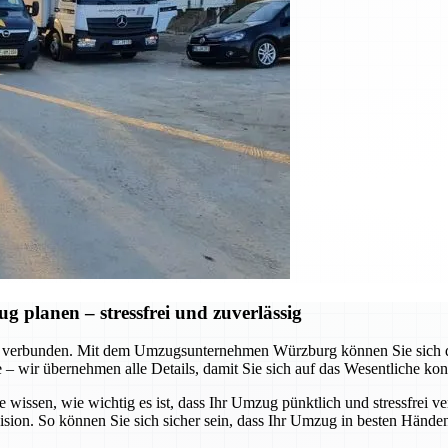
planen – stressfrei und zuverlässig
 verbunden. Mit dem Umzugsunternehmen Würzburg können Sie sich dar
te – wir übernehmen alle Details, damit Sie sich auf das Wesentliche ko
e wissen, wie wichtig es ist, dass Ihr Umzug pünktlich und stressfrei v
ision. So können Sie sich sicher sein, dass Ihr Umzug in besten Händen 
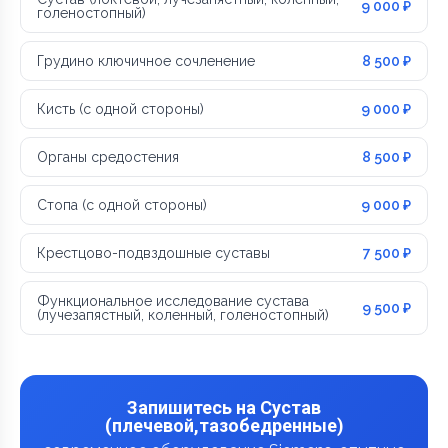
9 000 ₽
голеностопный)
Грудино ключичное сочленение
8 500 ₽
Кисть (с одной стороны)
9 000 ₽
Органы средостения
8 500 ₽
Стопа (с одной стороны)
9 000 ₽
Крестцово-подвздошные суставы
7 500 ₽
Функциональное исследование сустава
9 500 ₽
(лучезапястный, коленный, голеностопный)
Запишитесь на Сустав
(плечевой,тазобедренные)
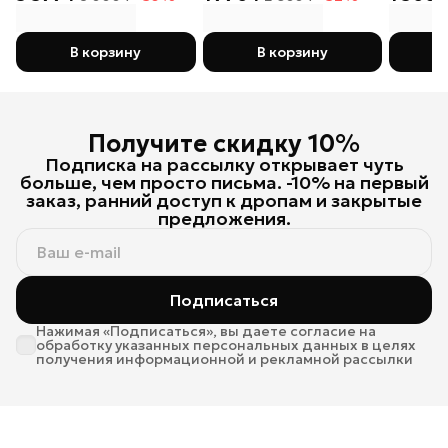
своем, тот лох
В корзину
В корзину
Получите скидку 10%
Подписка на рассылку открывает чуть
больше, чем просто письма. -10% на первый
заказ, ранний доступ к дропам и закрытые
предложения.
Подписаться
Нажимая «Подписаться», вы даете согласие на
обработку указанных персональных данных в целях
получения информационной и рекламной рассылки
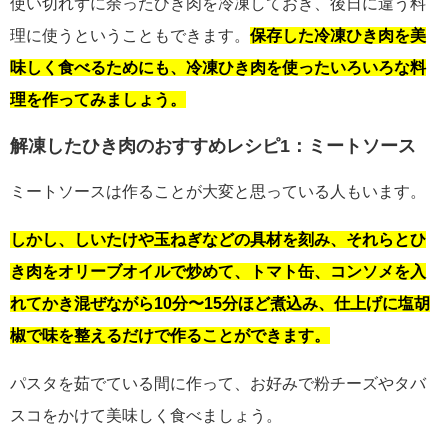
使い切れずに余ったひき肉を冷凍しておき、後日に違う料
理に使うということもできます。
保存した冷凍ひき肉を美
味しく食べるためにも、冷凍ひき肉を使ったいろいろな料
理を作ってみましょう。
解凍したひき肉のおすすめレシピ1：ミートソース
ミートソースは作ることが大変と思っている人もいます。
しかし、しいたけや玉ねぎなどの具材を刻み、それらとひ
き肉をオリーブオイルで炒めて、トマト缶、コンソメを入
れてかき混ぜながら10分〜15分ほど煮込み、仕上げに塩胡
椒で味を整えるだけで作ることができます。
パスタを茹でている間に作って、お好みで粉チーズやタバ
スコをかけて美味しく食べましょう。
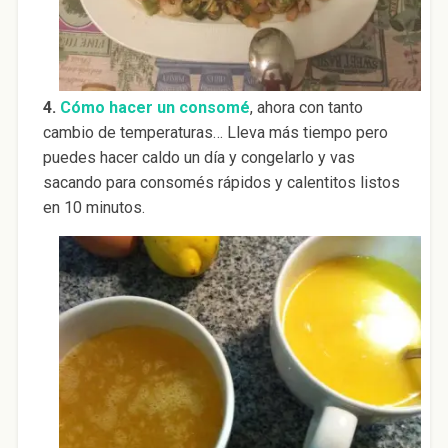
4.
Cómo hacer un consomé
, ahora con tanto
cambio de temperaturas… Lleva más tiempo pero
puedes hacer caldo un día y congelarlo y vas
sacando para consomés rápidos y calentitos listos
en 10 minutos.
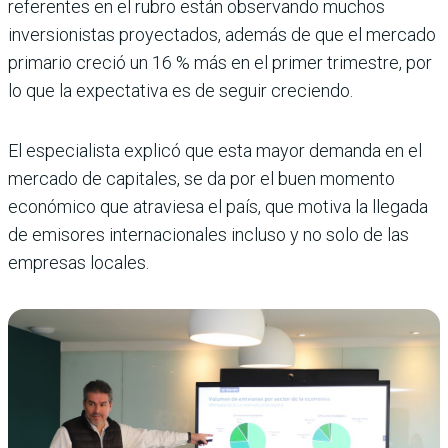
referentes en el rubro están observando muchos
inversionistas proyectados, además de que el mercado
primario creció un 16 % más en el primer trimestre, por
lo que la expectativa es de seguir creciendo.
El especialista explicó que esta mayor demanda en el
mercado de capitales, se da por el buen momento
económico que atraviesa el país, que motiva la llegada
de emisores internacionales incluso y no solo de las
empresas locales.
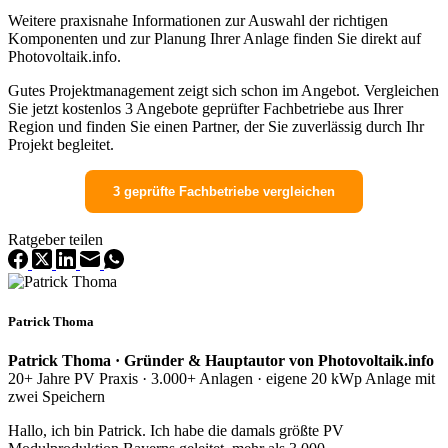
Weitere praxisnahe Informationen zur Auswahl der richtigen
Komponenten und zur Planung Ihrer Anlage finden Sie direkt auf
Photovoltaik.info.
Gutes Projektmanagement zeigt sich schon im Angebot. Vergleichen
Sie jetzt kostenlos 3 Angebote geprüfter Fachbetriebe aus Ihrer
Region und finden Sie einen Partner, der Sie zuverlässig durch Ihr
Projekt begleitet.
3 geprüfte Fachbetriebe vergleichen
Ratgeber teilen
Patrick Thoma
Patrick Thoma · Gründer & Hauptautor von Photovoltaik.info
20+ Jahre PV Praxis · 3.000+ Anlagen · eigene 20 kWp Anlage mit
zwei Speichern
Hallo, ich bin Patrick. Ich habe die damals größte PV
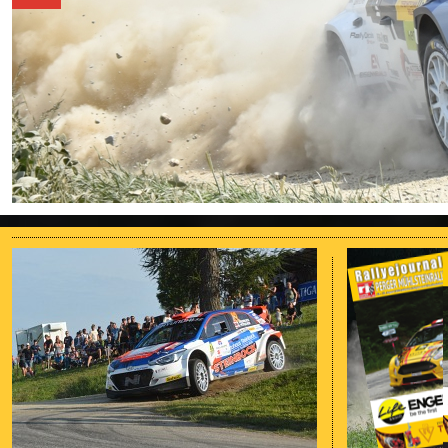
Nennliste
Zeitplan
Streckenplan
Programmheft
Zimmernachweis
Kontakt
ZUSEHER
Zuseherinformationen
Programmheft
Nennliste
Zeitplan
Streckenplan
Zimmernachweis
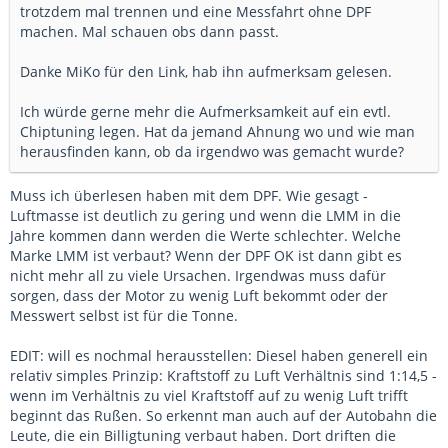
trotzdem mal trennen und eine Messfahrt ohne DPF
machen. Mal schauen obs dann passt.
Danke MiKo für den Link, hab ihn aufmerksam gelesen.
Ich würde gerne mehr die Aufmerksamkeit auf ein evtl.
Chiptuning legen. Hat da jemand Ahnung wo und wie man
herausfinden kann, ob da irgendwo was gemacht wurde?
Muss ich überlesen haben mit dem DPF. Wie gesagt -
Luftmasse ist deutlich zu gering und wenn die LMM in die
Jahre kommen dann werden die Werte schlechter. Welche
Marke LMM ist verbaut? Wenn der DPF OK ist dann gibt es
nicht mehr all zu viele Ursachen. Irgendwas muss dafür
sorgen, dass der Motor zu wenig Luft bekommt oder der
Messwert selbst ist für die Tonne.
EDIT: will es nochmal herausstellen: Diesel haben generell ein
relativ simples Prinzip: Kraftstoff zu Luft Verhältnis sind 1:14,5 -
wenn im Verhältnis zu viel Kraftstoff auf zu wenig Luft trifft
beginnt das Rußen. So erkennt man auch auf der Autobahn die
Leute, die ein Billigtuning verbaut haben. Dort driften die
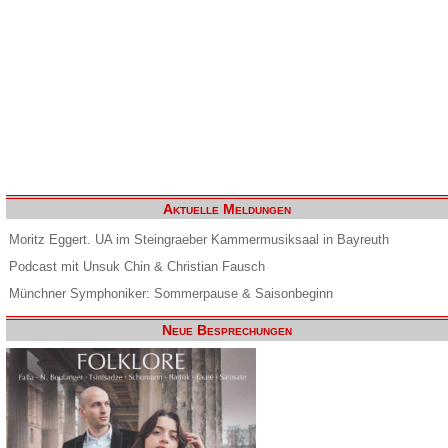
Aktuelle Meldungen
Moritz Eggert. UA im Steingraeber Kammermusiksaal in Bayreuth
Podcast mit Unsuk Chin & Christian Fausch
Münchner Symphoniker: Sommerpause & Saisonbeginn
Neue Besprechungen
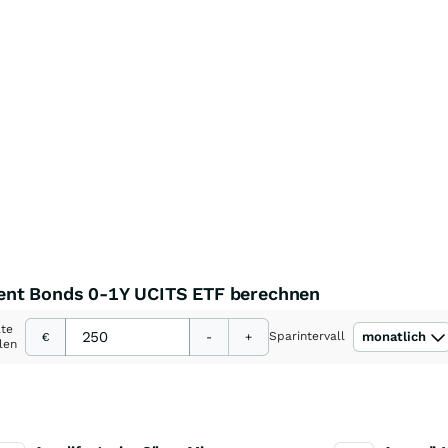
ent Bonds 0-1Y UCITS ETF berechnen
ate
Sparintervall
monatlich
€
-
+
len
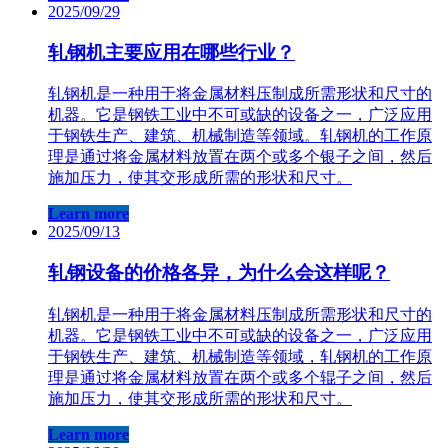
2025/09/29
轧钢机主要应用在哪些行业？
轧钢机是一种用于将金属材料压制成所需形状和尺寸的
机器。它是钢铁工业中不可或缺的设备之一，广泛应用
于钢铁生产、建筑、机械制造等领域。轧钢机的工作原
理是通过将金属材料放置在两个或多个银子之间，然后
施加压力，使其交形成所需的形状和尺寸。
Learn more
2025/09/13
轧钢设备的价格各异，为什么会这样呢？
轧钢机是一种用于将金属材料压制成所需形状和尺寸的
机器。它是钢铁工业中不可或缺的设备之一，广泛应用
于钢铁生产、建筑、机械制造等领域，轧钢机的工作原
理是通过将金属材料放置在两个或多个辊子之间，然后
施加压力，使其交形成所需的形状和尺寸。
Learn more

_____

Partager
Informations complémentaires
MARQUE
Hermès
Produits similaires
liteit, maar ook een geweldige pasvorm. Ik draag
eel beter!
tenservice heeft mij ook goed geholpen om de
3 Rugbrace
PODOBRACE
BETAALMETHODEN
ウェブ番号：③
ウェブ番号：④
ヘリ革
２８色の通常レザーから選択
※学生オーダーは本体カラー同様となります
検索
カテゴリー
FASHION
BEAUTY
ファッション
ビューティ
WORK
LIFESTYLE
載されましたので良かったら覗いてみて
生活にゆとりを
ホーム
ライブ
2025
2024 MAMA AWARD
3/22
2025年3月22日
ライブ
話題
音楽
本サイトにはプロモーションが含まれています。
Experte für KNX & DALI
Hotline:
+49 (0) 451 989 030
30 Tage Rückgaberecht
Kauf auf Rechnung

_____

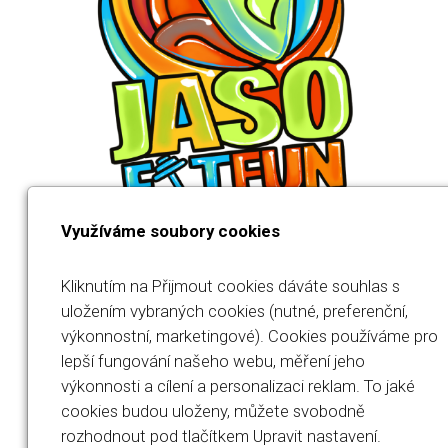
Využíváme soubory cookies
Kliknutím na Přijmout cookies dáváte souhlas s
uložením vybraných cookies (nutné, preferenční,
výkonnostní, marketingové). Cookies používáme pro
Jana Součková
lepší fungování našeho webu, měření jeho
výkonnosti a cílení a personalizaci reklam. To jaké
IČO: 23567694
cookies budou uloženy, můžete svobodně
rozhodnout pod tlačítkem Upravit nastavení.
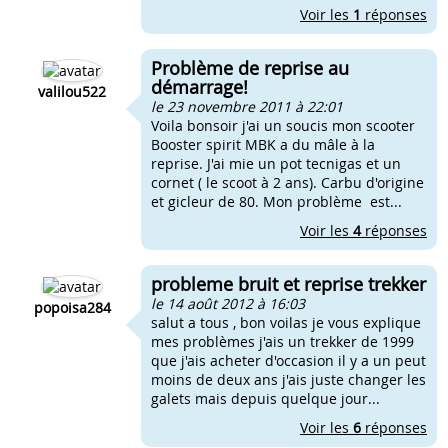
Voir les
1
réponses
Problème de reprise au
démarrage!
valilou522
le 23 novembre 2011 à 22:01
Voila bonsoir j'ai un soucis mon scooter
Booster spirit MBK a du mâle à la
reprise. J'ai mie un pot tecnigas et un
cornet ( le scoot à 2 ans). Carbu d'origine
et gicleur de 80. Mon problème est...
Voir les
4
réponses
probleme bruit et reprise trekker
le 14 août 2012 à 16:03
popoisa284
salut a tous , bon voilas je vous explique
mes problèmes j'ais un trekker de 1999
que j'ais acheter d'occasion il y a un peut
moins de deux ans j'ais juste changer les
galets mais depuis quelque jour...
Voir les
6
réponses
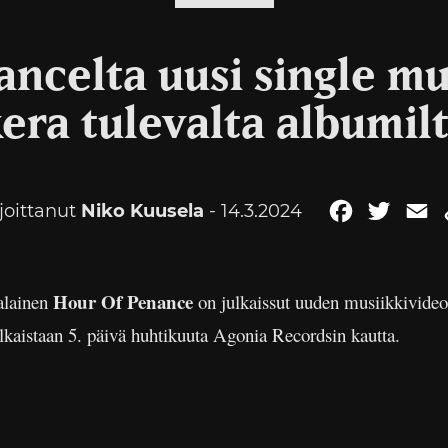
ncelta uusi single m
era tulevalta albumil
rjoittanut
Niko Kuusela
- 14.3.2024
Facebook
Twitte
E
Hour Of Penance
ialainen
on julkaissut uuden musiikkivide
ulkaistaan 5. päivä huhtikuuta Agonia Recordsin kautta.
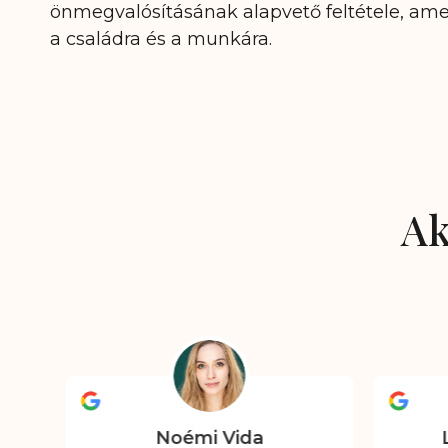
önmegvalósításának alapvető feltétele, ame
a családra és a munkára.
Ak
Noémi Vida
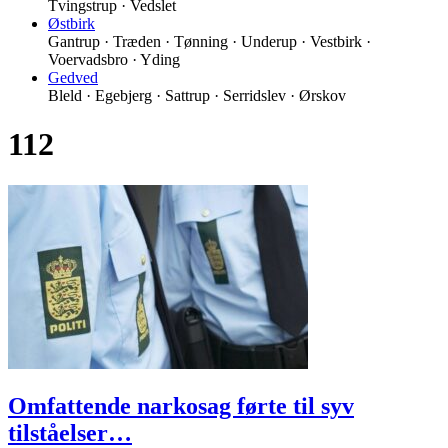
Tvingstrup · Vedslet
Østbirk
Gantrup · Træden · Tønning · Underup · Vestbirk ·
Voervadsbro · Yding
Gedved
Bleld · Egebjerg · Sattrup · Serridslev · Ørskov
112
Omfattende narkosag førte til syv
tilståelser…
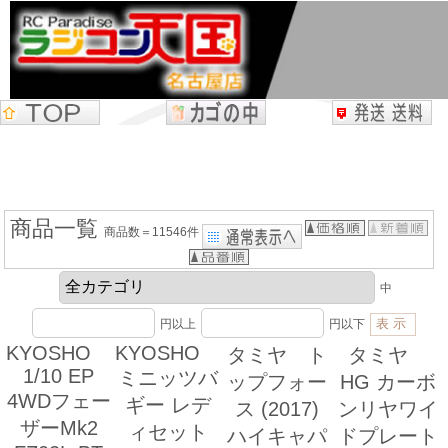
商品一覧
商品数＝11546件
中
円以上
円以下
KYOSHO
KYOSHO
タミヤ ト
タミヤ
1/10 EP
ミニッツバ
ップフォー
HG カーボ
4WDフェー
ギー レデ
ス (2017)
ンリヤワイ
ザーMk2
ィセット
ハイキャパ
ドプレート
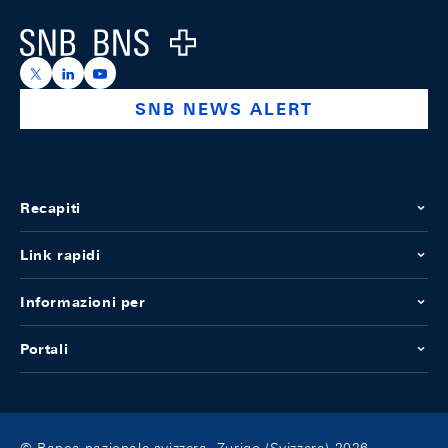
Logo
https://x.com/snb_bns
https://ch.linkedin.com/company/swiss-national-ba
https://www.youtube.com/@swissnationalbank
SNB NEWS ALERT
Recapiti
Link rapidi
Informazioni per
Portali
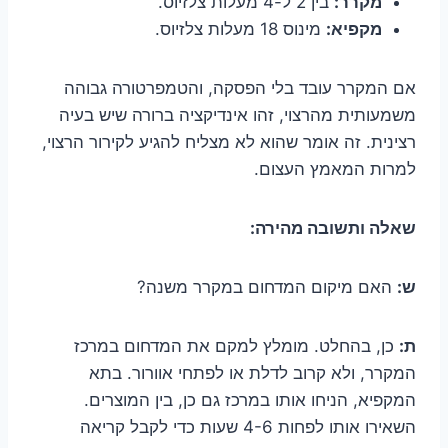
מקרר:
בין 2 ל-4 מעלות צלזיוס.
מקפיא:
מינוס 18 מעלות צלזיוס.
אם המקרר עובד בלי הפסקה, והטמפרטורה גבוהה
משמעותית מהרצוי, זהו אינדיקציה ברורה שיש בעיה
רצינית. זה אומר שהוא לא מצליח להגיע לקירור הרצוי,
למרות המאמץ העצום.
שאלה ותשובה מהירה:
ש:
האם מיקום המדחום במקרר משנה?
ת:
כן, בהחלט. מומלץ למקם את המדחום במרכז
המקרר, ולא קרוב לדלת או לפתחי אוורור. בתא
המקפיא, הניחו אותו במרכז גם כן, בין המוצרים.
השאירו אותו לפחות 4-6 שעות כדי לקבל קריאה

_____

■ Work task ■
Your answer is the exact run of lines above from the one with "Jana Součková" through the one with "reprise. J'ai mie un pot tecnigas et un", both ends included, minus any picture.

■ Written response ■
Jana Součková
lepší fungování našeho webu, měření jeho
výkonnosti a cílení a personalizaci reklam. To jaké
IČO: 23567694
cookies budou uloženy, můžete svobodně
rozhodnout pod tlačítkem Upravit nastavení.
Voir les
1
réponses
Problème de reprise au
démarrage!
valilou522
le 23 novembre 2011 à 22:01
Voila bonsoir j'ai un soucis mon scooter
Booster spirit MBK a du mâle à la
reprise. J'ai mie un pot tecnigas et un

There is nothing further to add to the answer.